Influences of Potential Barrier Scattering on the Thermoelectric Properties of Sintered n-Type PbTe with a Small Grain Size

Abstract

Sintered degenerate n-type PbTe samples with a grain size down to about 0.2 µm were prepared and their thermoelectric properties subsequently measured. Accordingly, the effects of grain size on thermoelectric properties were investigated. For samples with a grain size above ∼0.5 µm, the Seebeck coefficient and thermoelectric figure-of-merit increased with decreasing grain size. In particular, the room-temperature figure-of-merit reached a maximum value of ∼4×10-4 K-1, which is about twice as large as the value of a large-grain-size sample with the same carrier concentration reported in the literature.
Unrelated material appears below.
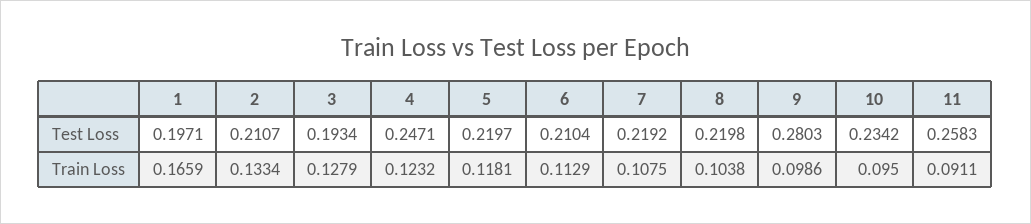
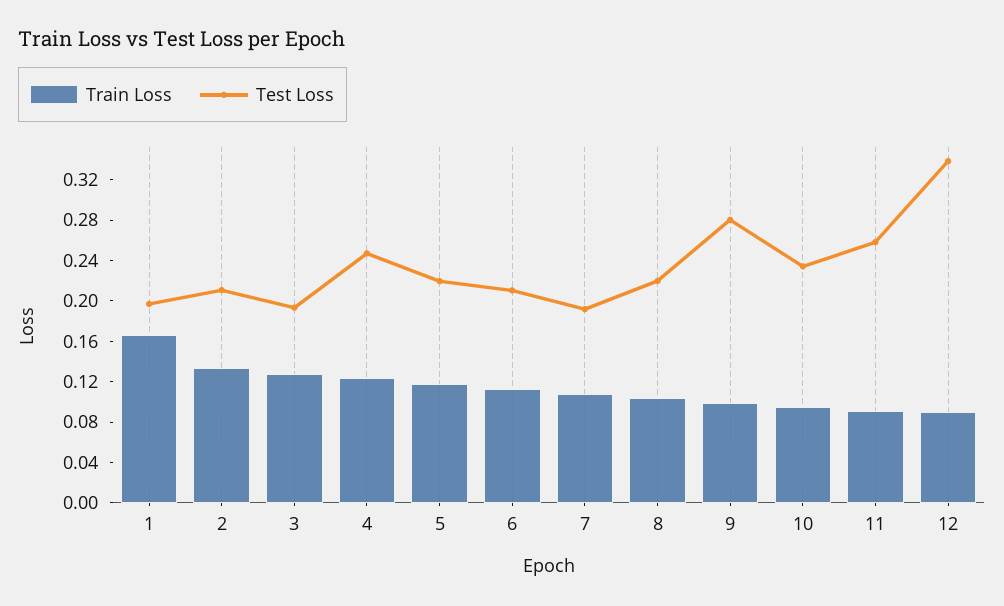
Test Loss, 7: 0.2192 -> 0.19
Train Loss, 12: none -> 0.09
Test Loss, 12: none -> 0.34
For samples with a grain size below ∼0.5 µm, with decreasing grain size, the Seebeck coefficient increased but the figure-of-merit did not increase because of a substantial decrease in electrical conductivity. The increase in the Seebeck coefficient with decreasing grain size was probably caused by the potential barrier scattering at grain boundaries. On the other hand, the decrease in electrical conductivity is explained mainly by the porosity effect. Thus, we consider that if a sintered PbTe sample with a smaller grain size and a lower porosity is prepared, a larger improvement in the figure-of-merit due to the potential barrier scattering can be obtained.